To do this we are going to use the cdf function ppois. So alpha=P[sum(Xi) > or = c] = 1 - P[sum(xi) < or = c-1] = 1-F(c-1). (Drawing the picture can help you see why it changes from c to c-1.) To get the table we could use the following code.
cvalues<-1:20 cbind(cvalues,1-ppois(cvalues-1,12))If we chose c=19 we would have an alpha level of approximately 0.037, and if we chose c=18 then alpha would be approximately 0.063. If we needed a level 0.05 test then we would have to make the rejection region be sum(Xi) > or = 19 and the test would be conservative (would not reject as much as we would like).

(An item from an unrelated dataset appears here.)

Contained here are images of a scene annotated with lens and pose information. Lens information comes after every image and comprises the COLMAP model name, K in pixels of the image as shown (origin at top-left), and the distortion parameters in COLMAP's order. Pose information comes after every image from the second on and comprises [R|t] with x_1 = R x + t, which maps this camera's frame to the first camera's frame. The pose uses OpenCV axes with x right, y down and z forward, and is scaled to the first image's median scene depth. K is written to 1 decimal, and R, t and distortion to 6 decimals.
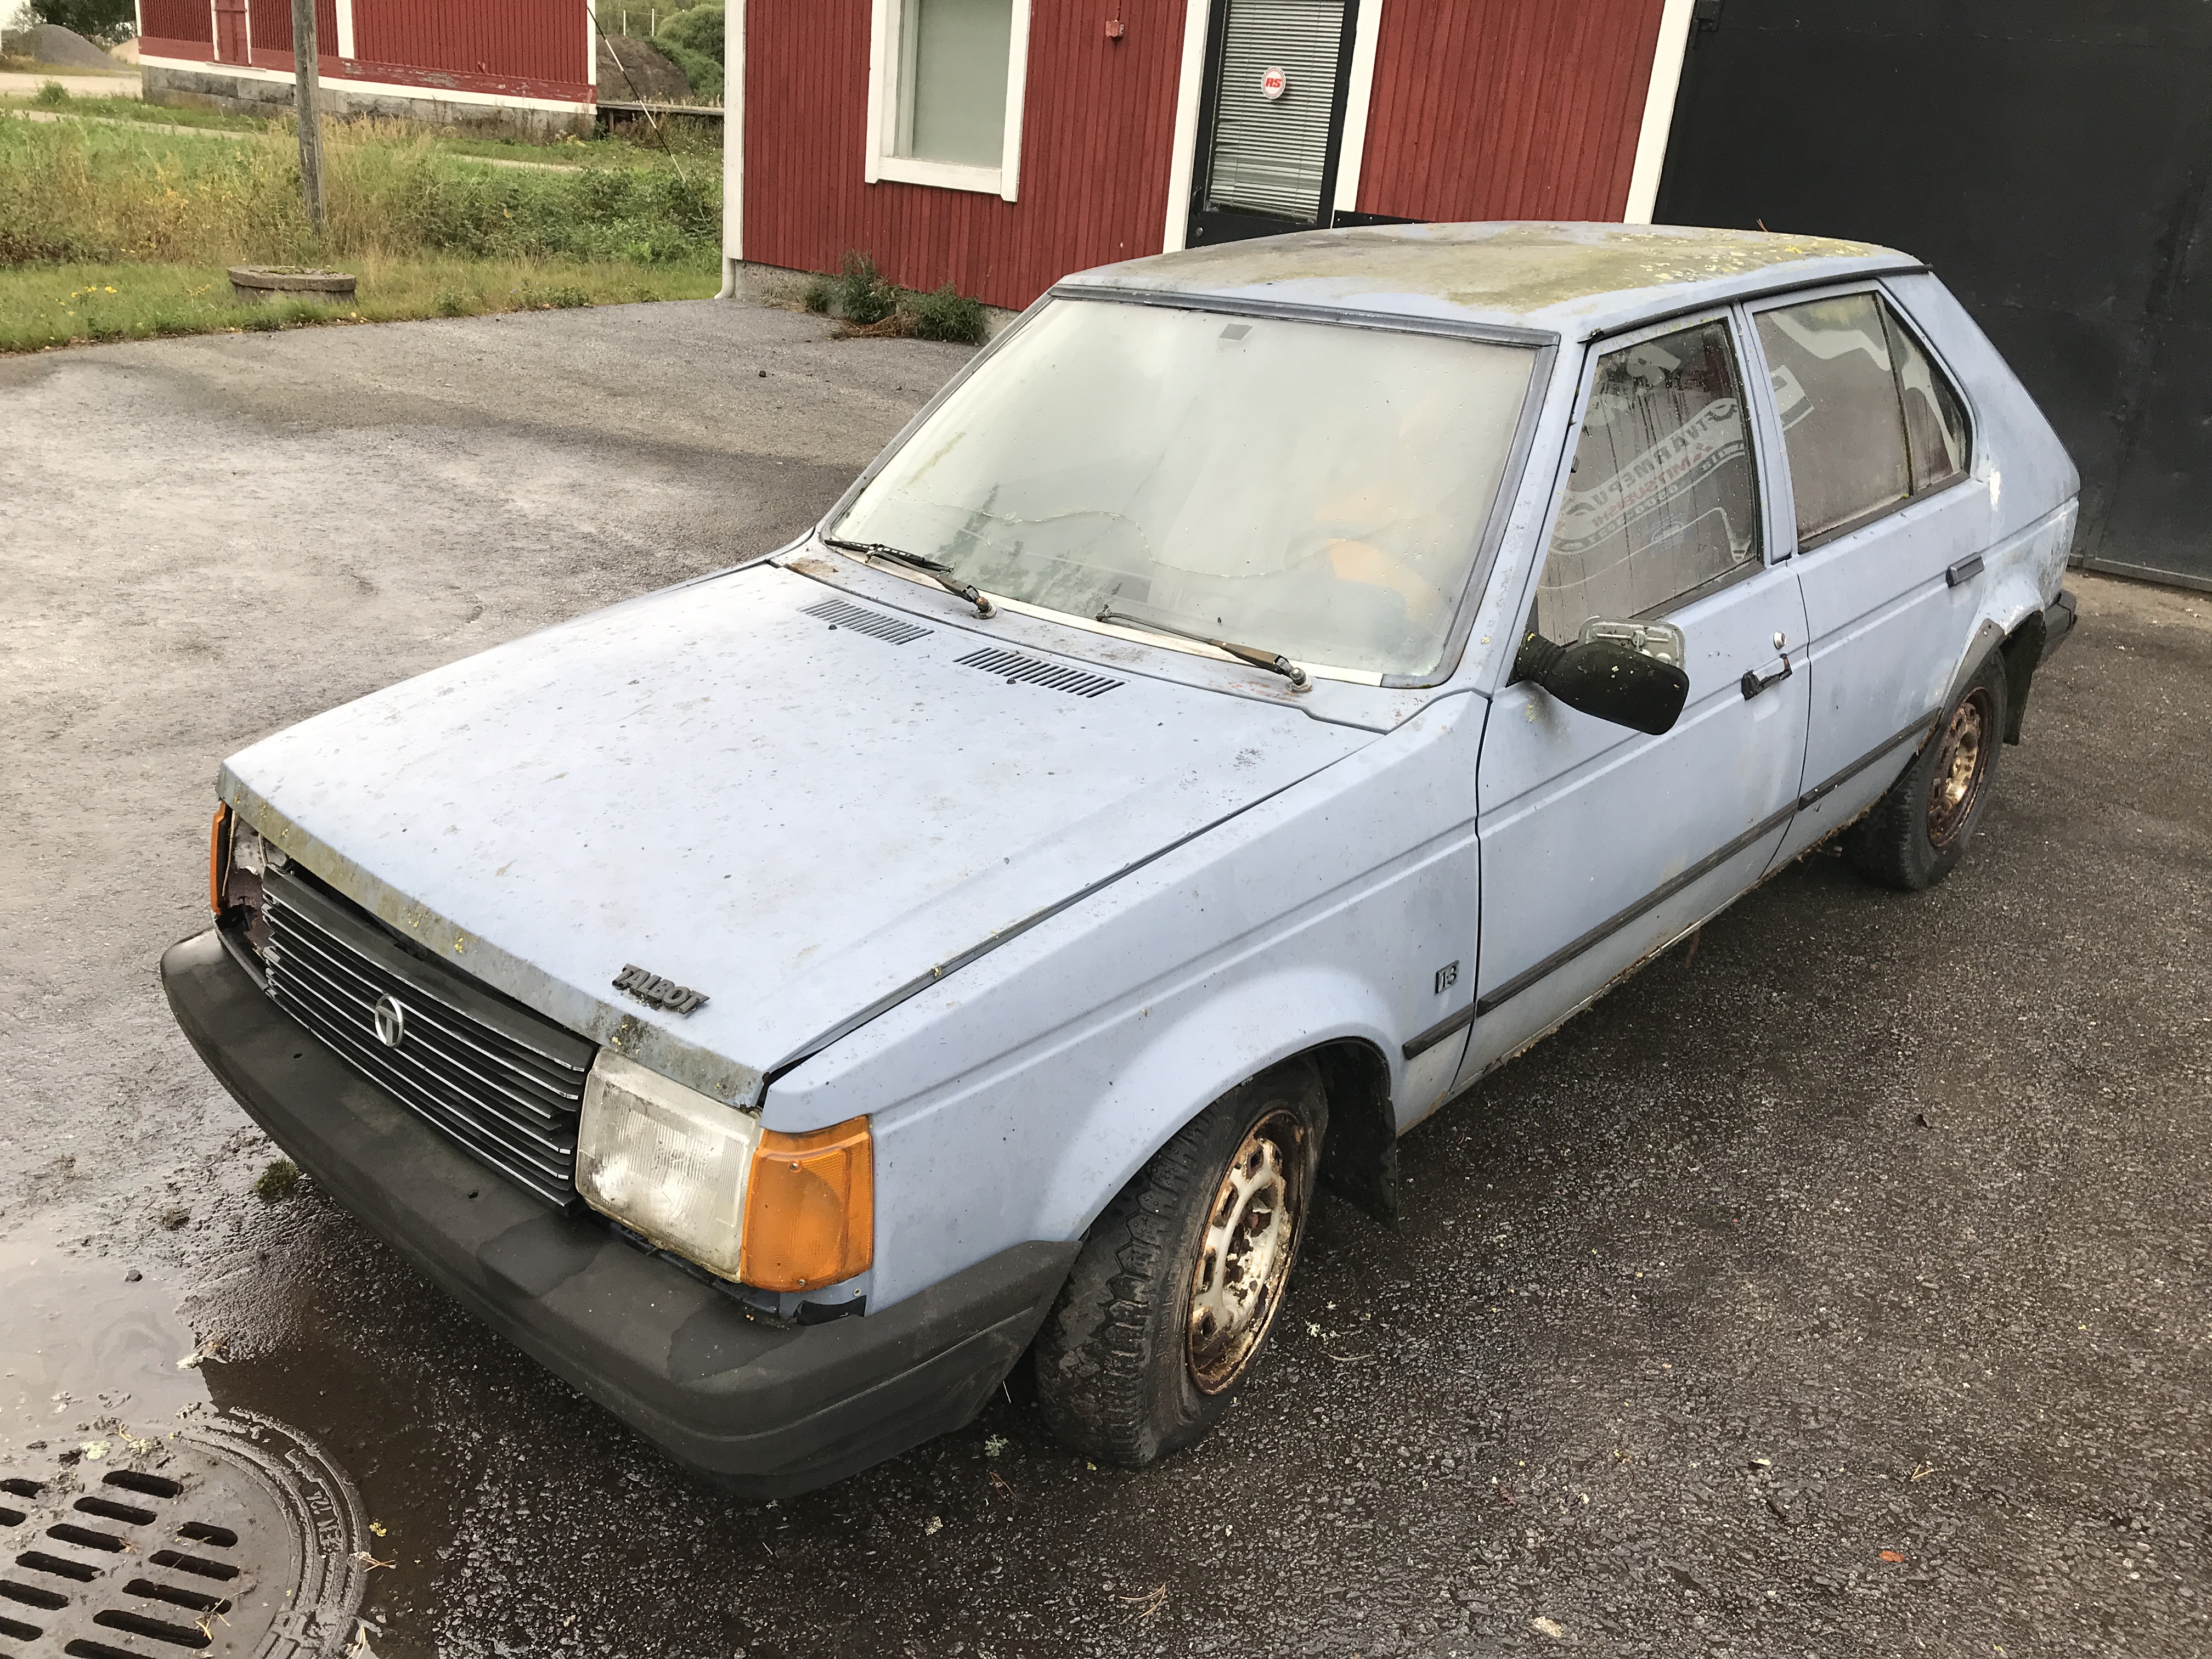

The binomial works similarly. Notice that the table in Example A on page 301 just gives the cdfs, and does not give the values that they actually want. The table would be found using
cvalues<-0:10 cbind(cvalues,pbinom(cvalues,size=10,prob=.7),pbinom(cvalues,size=10,prob=.6), pbinom(cvalues,size=10,prob=.5))
For example, say you have: P[sum(Xi) < or = c]=0.05, where sum(Xi) is chi-squared with df=3. Then you would simply use: qchisq(0.05,df=3) and get 0.3518463. This is because the q functions give you the values that have the given percent below them (e.g. qnorm(0.5,mean=0,sd=1)=0 and qnorm(0.975,mean=0,sd=1)=1.96).
If it was P[sum(Xi)= or >c]=0.05 you need to notice that that is the same as 1-P[sum(Xi)< c]=0.05 which would be P[sum(xi)< c]=0.95. So we would just use: qchisq(0.95,df=3) and get 7.814728.